While the DualShock 4 and DualSense controllers are fully compatible with Mac computers running macOS and Apple devices running iOS, the DualShock 3 is only natively supported on macOS. On iOS, the DualShock 3 is not supported without third-party software or jailbreaking due to its non-standard Bluetooth pairing requirements.

===DS4Windows===
DS4Windows is an open-source software application that allows various PlayStation controllers to be used on PCs running versions of Microsoft Windows up to 11 by emulating a virtual Xbox or DualShock 4 controller. Specifically, this is relevant for DualShock 3, DualShock 4, DualSense and DualSense Edge controllers, enabling them to function effectively on PC platforms. The software supports key remapping and rebinding, allowing for customization of controller settings for games that do not natively support PlayStation controllers. DS4Windows features both USB and Bluetooth connectivity and offers customizable profiles for gamepad settings.

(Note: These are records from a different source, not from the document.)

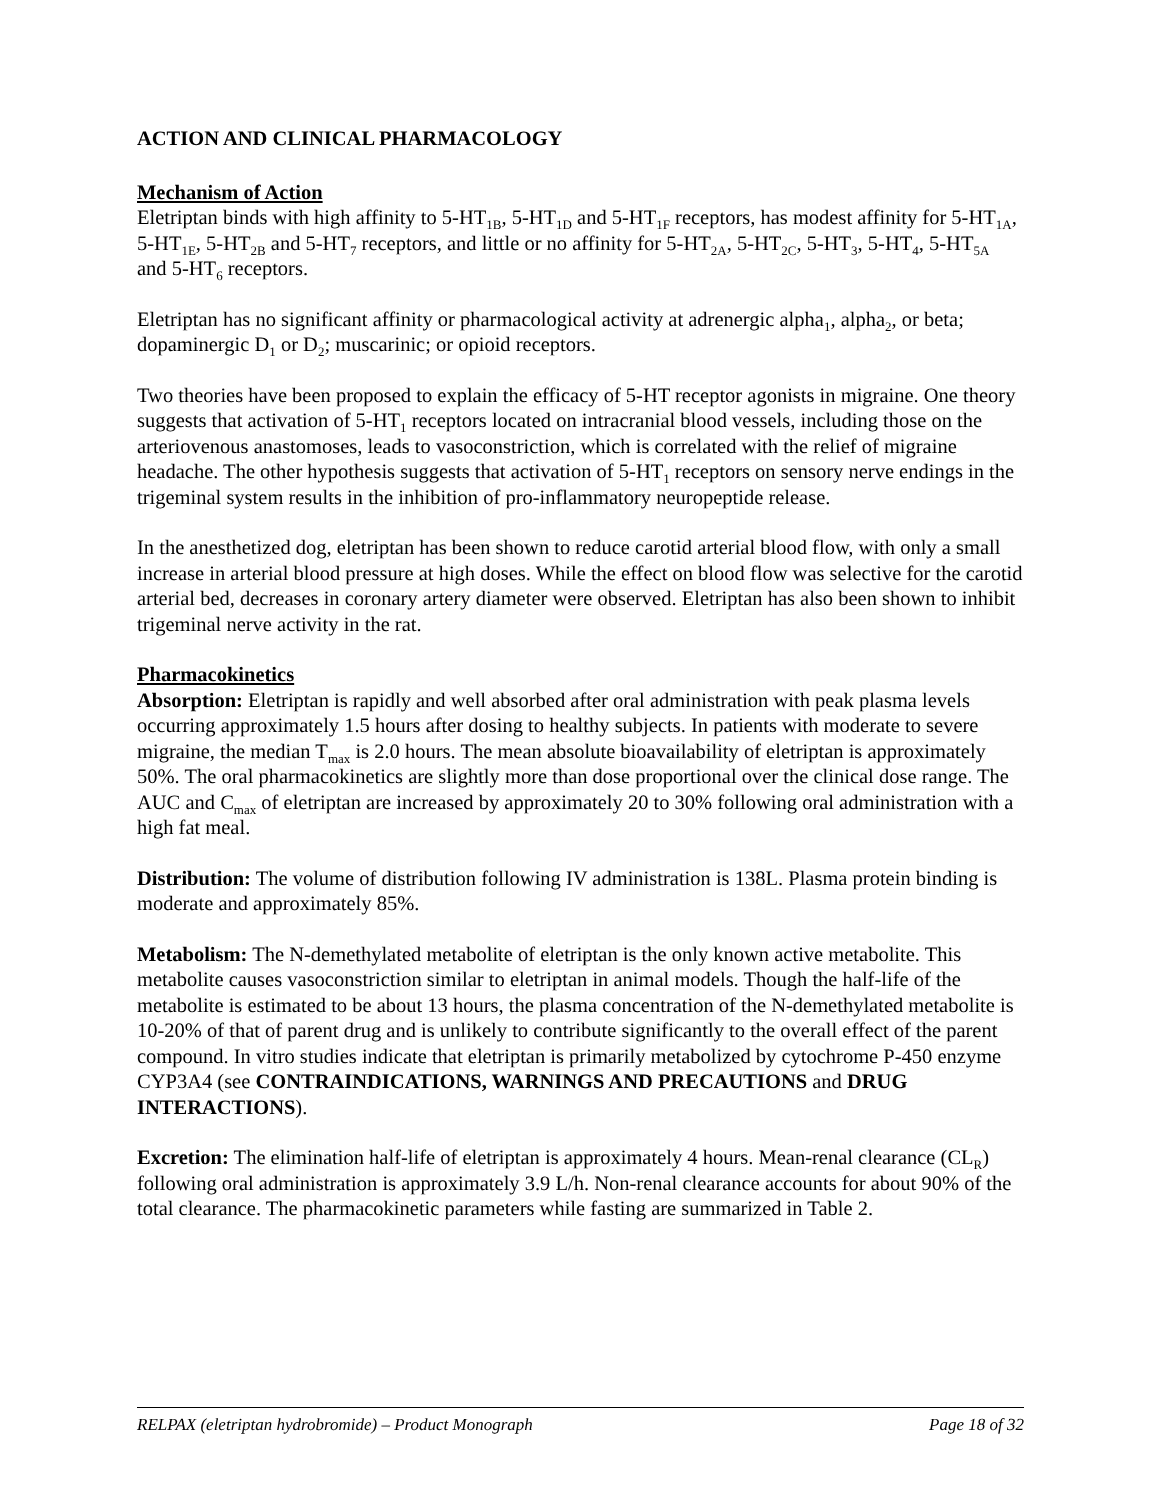ACTION AND CLINICAL PHARMACOLOGY
Mechanism of Action
Eletriptan binds with high affinity to 5-HT<sub>1B</sub>, 5-HT<sub>1D</sub> and 5-HT<sub>1F</sub> receptors, has modest affinity for 5-HT<sub>1A</sub>, 5-HT<sub>1E</sub>, 5-HT<sub>2B</sub> and 5-HT<sub>7</sub> receptors, and little or no affinity for 5-HT<sub>2A</sub>, 5-HT<sub>2C</sub>, 5-HT<sub>3</sub>, 5-HT<sub>4</sub>, 5-HT<sub>5A</sub> and 5-HT<sub>6</sub> receptors.
Eletriptan has no significant affinity or pharmacological activity at adrenergic alpha<sub>1</sub>, alpha<sub>2</sub>, or beta; dopaminergic D<sub>1</sub> or D<sub>2</sub>; muscarinic; or opioid receptors.
Two theories have been proposed to explain the efficacy of 5-HT receptor agonists in migraine. One theory suggests that activation of 5-HT<sub>1</sub> receptors located on intracranial blood vessels, including those on the arteriovenous anastomoses, leads to vasoconstriction, which is correlated with the relief of migraine headache. The other hypothesis suggests that activation of 5-HT<sub>1</sub> receptors on sensory nerve endings in the trigeminal system results in the inhibition of pro-inflammatory neuropeptide release.
In the anesthetized dog, eletriptan has been shown to reduce carotid arterial blood flow, with only a small increase in arterial blood pressure at high doses. While the effect on blood flow was selective for the carotid arterial bed, decreases in coronary artery diameter were observed. Eletriptan has also been shown to inhibit trigeminal nerve activity in the rat.
Pharmacokinetics
Absorption: Eletriptan is rapidly and well absorbed after oral administration with peak plasma levels occurring approximately 1.5 hours after dosing to healthy subjects. In patients with moderate to severe migraine, the median T<sub>max</sub> is 2.0 hours. The mean absolute bioavailability of eletriptan is approximately 50%. The oral pharmacokinetics are slightly more than dose proportional over the clinical dose range. The AUC and C<sub>max</sub> of eletriptan are increased by approximately 20 to 30% following oral administration with a high fat meal.
Distribution: The volume of distribution following IV administration is 138L. Plasma protein binding is moderate and approximately 85%.
Metabolism: The N-demethylated metabolite of eletriptan is the only known active metabolite. This metabolite causes vasoconstriction similar to eletriptan in animal models. Though the half-life of the metabolite is estimated to be about 13 hours, the plasma concentration of the N-demethylated metabolite is 10-20% of that of parent drug and is unlikely to contribute significantly to the overall effect of the parent compound. In vitro studies indicate that eletriptan is primarily metabolized by cytochrome P-450 enzyme CYP3A4 (see CONTRAINDICATIONS, WARNINGS AND PRECAUTIONS and DRUG INTERACTIONS).
Excretion: The elimination half-life of eletriptan is approximately 4 hours. Mean-renal clearance (CL<sub>R</sub>) following oral administration is approximately 3.9 L/h. Non-renal clearance accounts for about 90% of the total clearance. The pharmacokinetic parameters while fasting are summarized in Table 2.
RELPAX (eletriptan hydrobromide) – Product Monograph Page 18 of 32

While primarily made for PlayStation controllers such as the DualShock, some Nintendo controllers including the Switch's Joy-Con and Switch Pro controllers are also supported by the software, allowing them to be played on PCs outside of their respective consoles. Third-party controllers for the PlayStation 4 and PlayStation 5 are also compatible with varying levels of compatibility.

==Reception==
The DualShock controller was given a Technology & Engineering Emmy Award for "Peripheral Development and Technological Impact of Video Game Controllers" by the National Academy of Television Arts and Sciences on January 8, 2007.